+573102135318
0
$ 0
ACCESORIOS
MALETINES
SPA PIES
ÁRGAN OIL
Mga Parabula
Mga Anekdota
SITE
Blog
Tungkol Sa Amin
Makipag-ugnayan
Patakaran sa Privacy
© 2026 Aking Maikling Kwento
════════════════
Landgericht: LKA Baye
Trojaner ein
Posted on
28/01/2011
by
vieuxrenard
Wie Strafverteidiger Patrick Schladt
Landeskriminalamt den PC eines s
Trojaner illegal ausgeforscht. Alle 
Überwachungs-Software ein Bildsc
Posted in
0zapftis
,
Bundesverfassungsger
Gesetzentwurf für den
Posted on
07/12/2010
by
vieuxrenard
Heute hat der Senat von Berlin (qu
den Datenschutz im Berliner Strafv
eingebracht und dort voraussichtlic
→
════════════════
■ What you have to do: Within the listing, how many lines hold the string "Trojaner"? State that number alone.

■ Answer box: 2